Сельма просит не мучить ее, ей его жаль, она даже гладит его из жалости по голове. Тогда он переходит на крик и начинает настаивать: «Да стреляй, стреляй! Давай, давай, стреляй! Просто встань и нажми на этот проклятый курок! Ну стреляй!»
Наконец Сельма стреляет, добивает его ударами коробкой по голове, забирает свои деньги. Дальше все развивается трагически — Сельма успевает заплатить за операцию сына, а затем попадает под арест, подвергается суду по обвинению в убийстве и приговаривается к смертной казни. Мать погибает, но ребенок будет жить и видеть.

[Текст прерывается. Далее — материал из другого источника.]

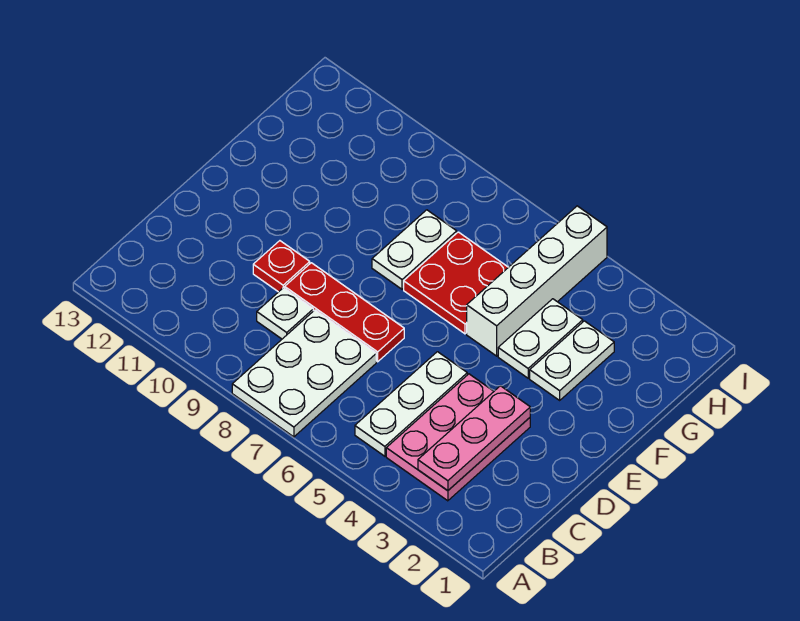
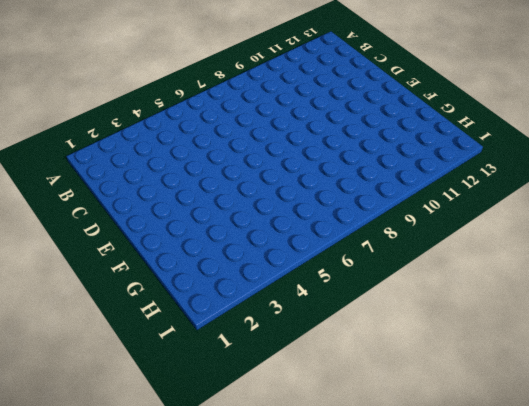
none -> white plate A7:C8 level 1
none -> pink plate B3:D4 level 1
none -> white plate B5:D5 level 1

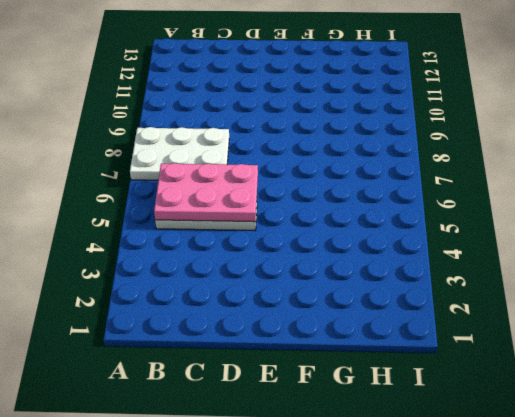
pink plate B5:D6 level 2 -> pink plate B3:D4 level 1
none -> white plate C9 level 1
none -> red plate D7:D9 level 1
none -> red plate D10 level 1

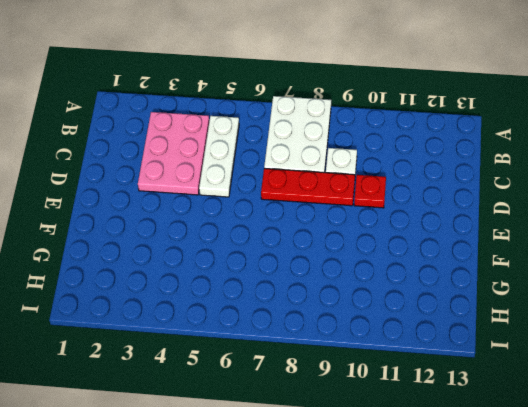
none -> white plate F3:G3 level 1
none -> white plate F4:G4 level 1
none -> white brick F5:I5 level 1

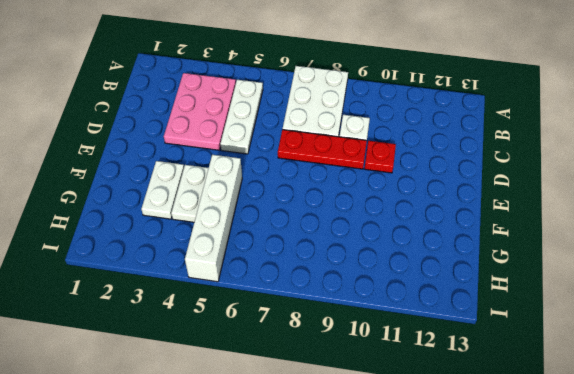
none -> red plate F6:G7 level 1
none -> white plate F8:G8 level 1
none -> pink plate B3:D3 level 2

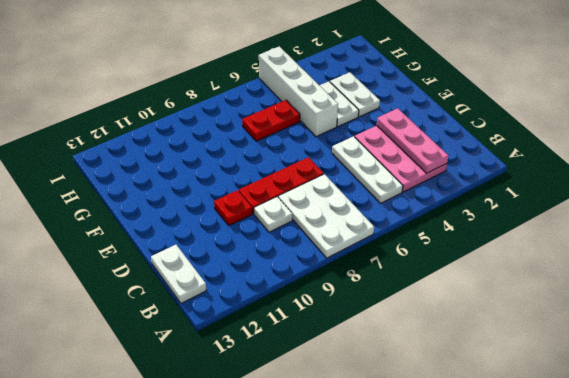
white plate B13:C13 level 1 -> white plate F8:G8 level 1
red plate G6:G7 level 1 -> red plate F6:G7 level 1

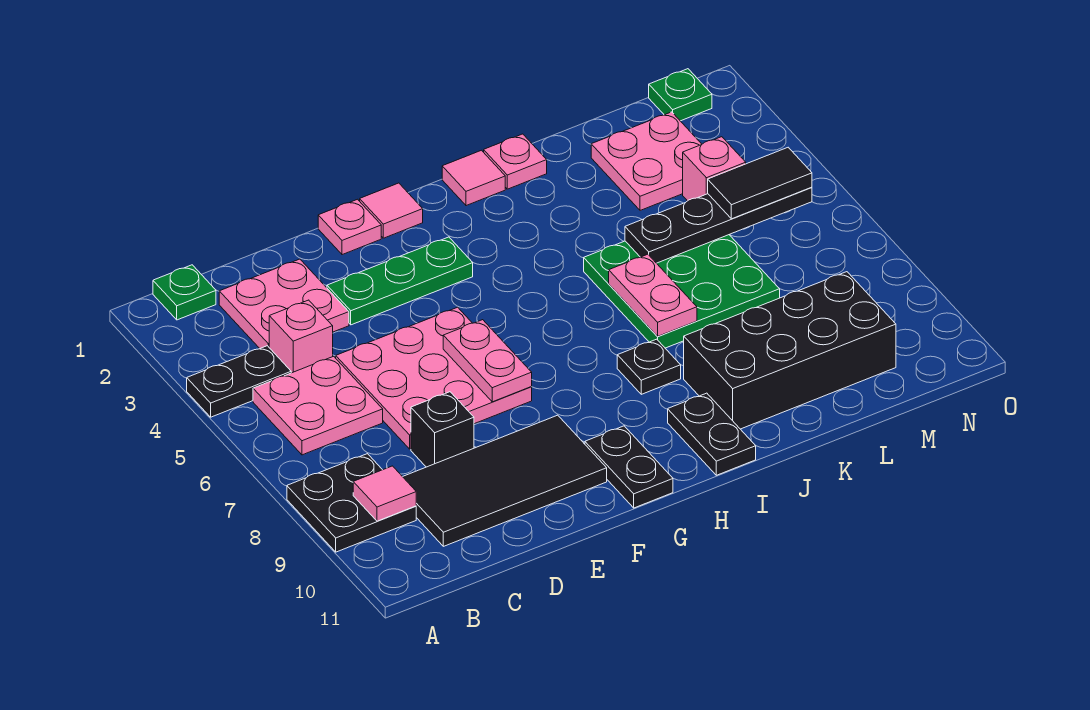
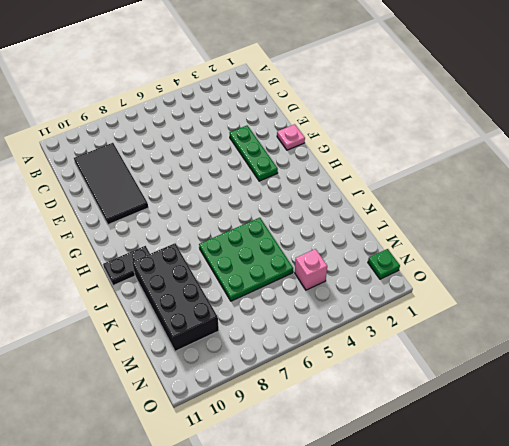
none -> black plate A4:B4 level 1
none -> black plate A8:B9 level 1
none -> green plate B1 level 1

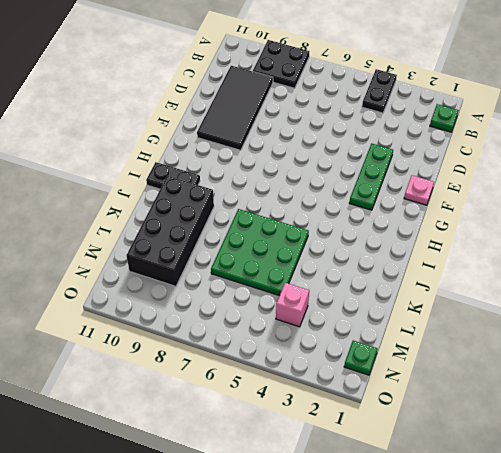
none -> pink plate B5:C6 level 1
none -> pink plate C2:D3 level 1
none -> pink brick C4 level 1

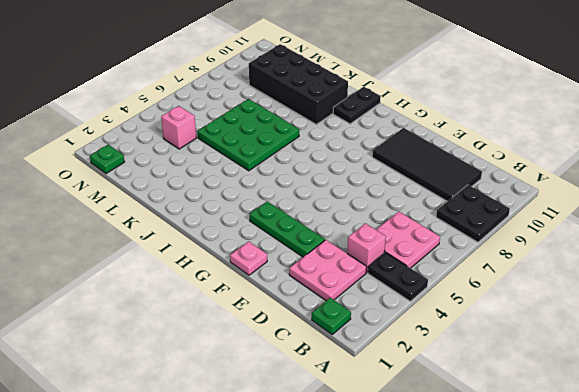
none -> pink plate D5:F7 level 1
none -> black brick D8 level 1
none -> pink tile G1 level 1

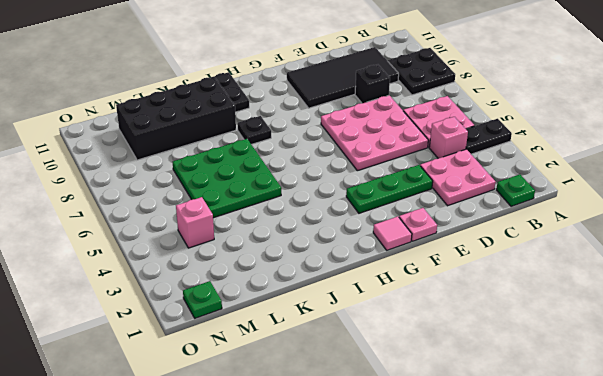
none -> black plate G10:G11 level 1
none -> pink tile I1 level 1
none -> pink plate J1 level 1

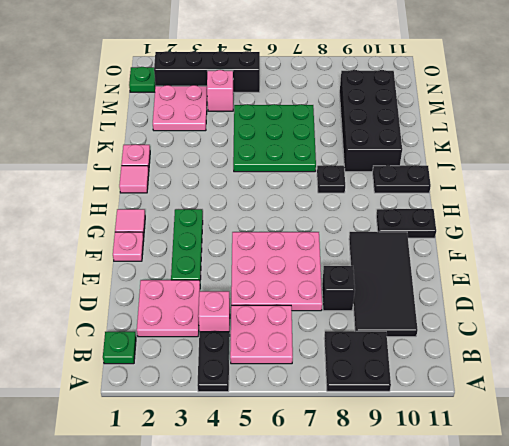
black brick N2:N5 level 1 -> none
none -> pink tile B9 level 2
none -> pink plate F6:F7 level 2
none -> pink plate J6:J7 level 2

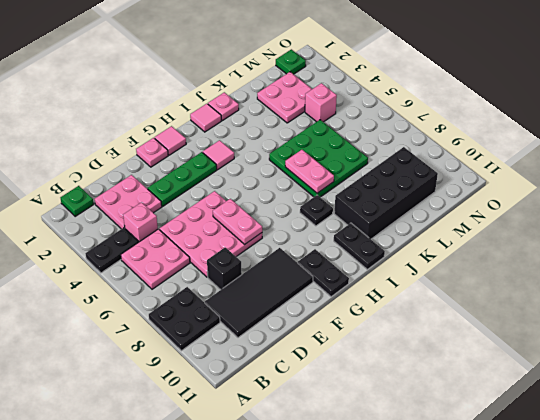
pink tile H3 level 1 -> pink tile B9 level 2
none -> black plate K5:N5 level 2
none -> black tile M5:N5 level 3

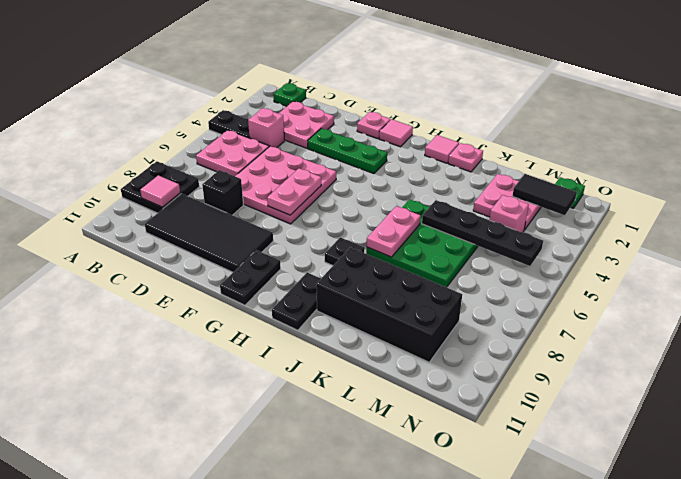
black tile M2:N2 level 2 -> black tile M5:N5 level 3

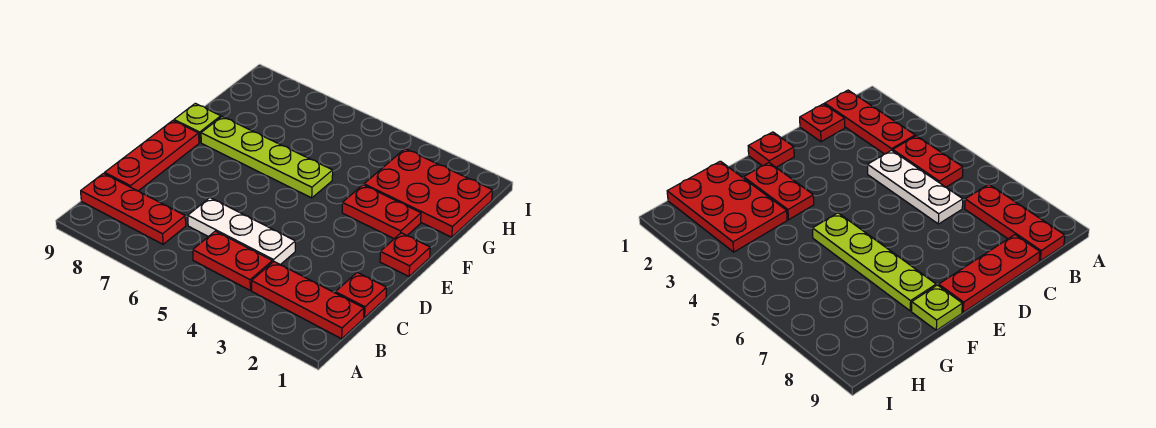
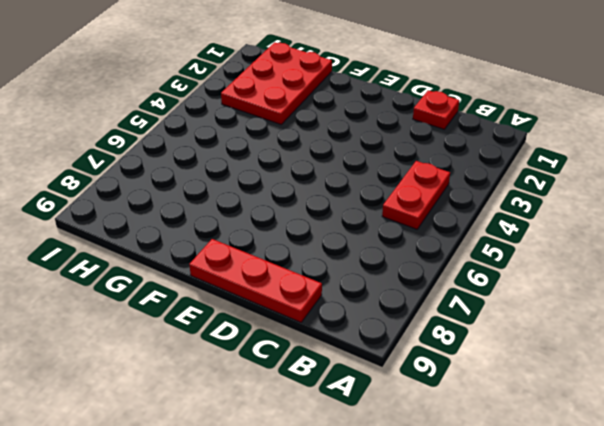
none -> red plate B1:B3 level 1
none -> red plate B7:B9 level 1

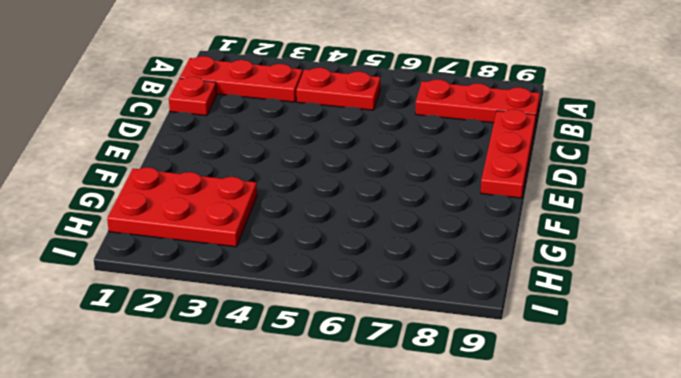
none -> white plate C4:C6 level 1
none -> red plate E1 level 1

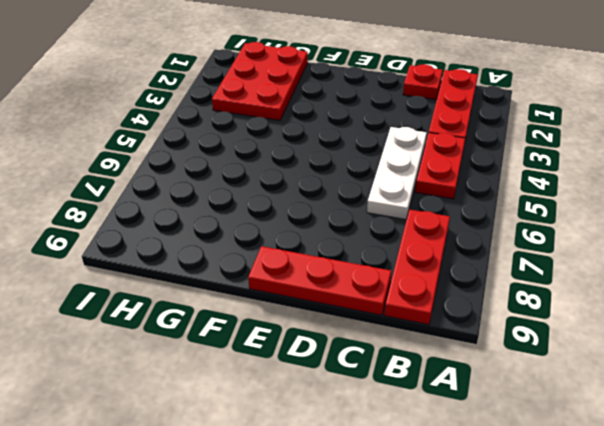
none -> red plate E1 level 1
none -> red plate F2:F3 level 1

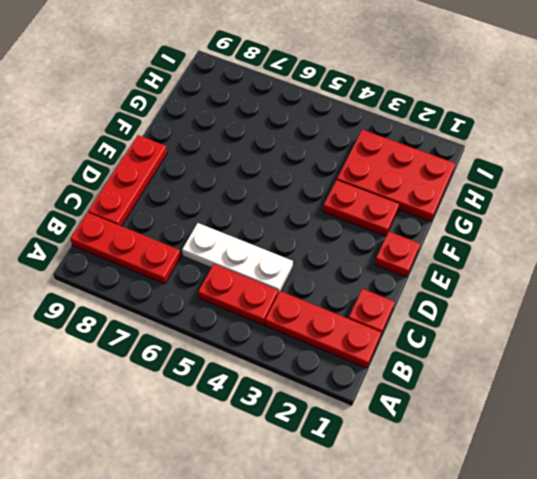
none -> lime plate F5:F8 level 1
none -> lime plate F9 level 1

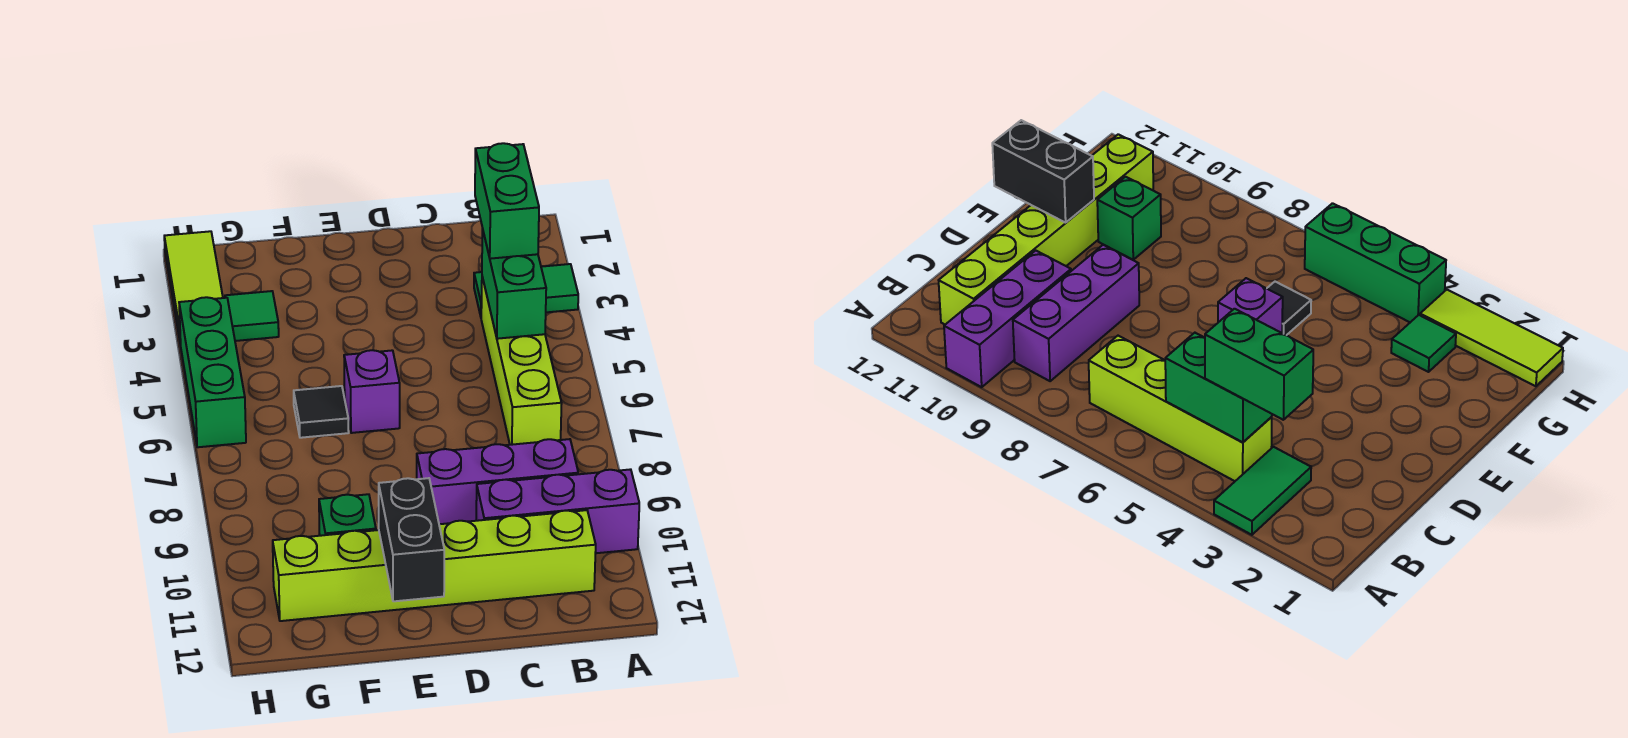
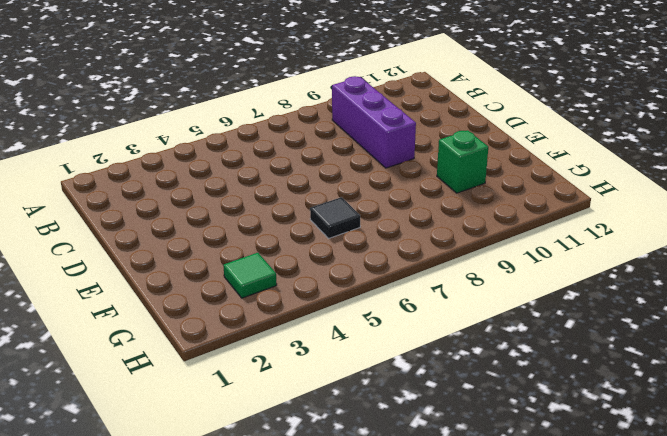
none -> green tile A3:B3 level 1
none -> purple brick A10:C10 level 1
none -> lime brick B4:B7 level 1

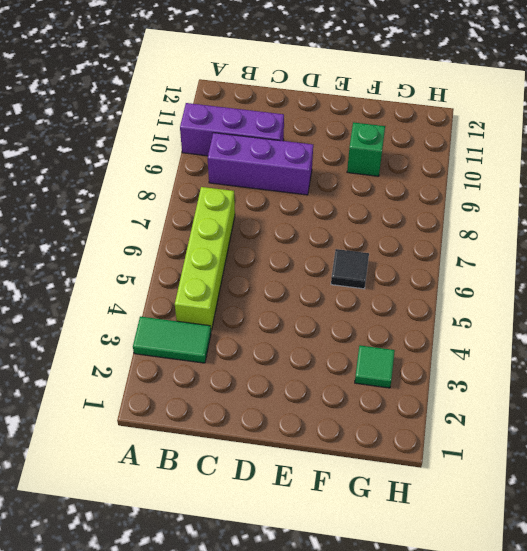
none -> lime brick B11:G11 level 1
none -> purple brick E6 level 1
none -> lime tile H1:H3 level 1

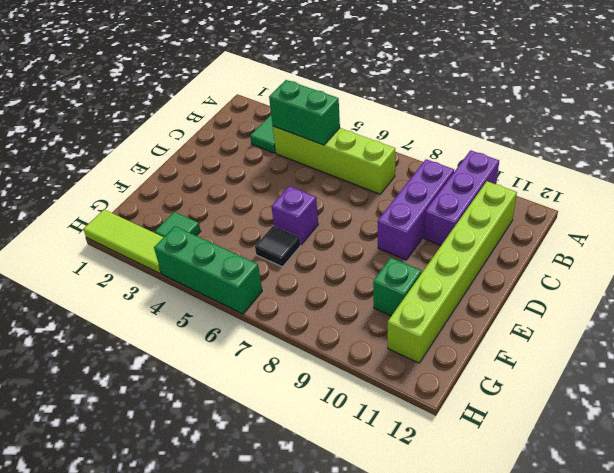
none -> black brick E11:E12 level 2
none -> green brick B3:B4 level 3

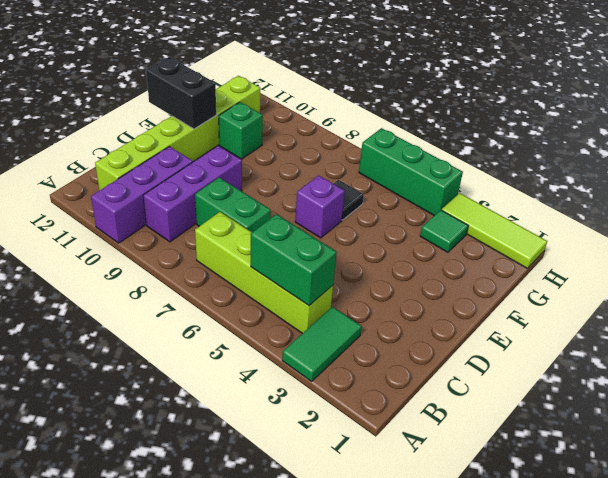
green brick C7:C8 level 1 -> green brick B3:B4 level 3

История выстроена таким образом, что ни у героини, ни у зрителя не может возникнуть и тени сожаления об убитом полицейском — настолько омерзительна его сущность и поведение. Это снова история женского героизма, как и «Рассекая волны» — название трилогии «Золотое сердце» подразумевает женское сердце. В данном случае этот героизм несомненен и избавлен от той двусмысленности, которую он имеет в картине «Рассекая волны».
Однако между фильмами есть и нечто общее — то, в борьбе с чем раскрывается этот женский героизм. И это, конечно, мужчина. В том случае — воплощенный в уродливом и лишенном живого содержания бытии, построенном вокруг такой же уродливой и безжизненной религиозности. В этом случае — воплощенный в уродливой никчемной личности, которой недостаёт силы даже на то, чтобы сжить себя со свету. Даже за этим эта мужская никчемность вынуждена обратиться к женщине.
«Золотое сердце» не для всех
Чтобы показать, что имеется в виду именно мужское начало как целое, а не отдельный полицейский с неудачной семейной историей, нужно посмотреть на то, что произошло и продолжает происходить с мужским началом в западном обществе. Однако прежде чем перейти к этому, необходимо сказать еще несколько слов о третьем фильме из трилогии «Золотое сердце» под названием «Идиоты».
Это история странной молодежной группы, которая эпатирует окружающих различными дурачествами, имитируя в общественных местах поведение душевнобольных. Группа живет в доме, принадлежащем ее лидеру, и довольно успешно защищается от посягательств общества на нее. Например, отпугивает муниципального чиновника, который пытается ее выселить, имитацией буйного сумасшествия.
Выходит что-то вроде анархистской коммуны. Члены группы реализуют таким образом свое презрение к буржуазному обществу.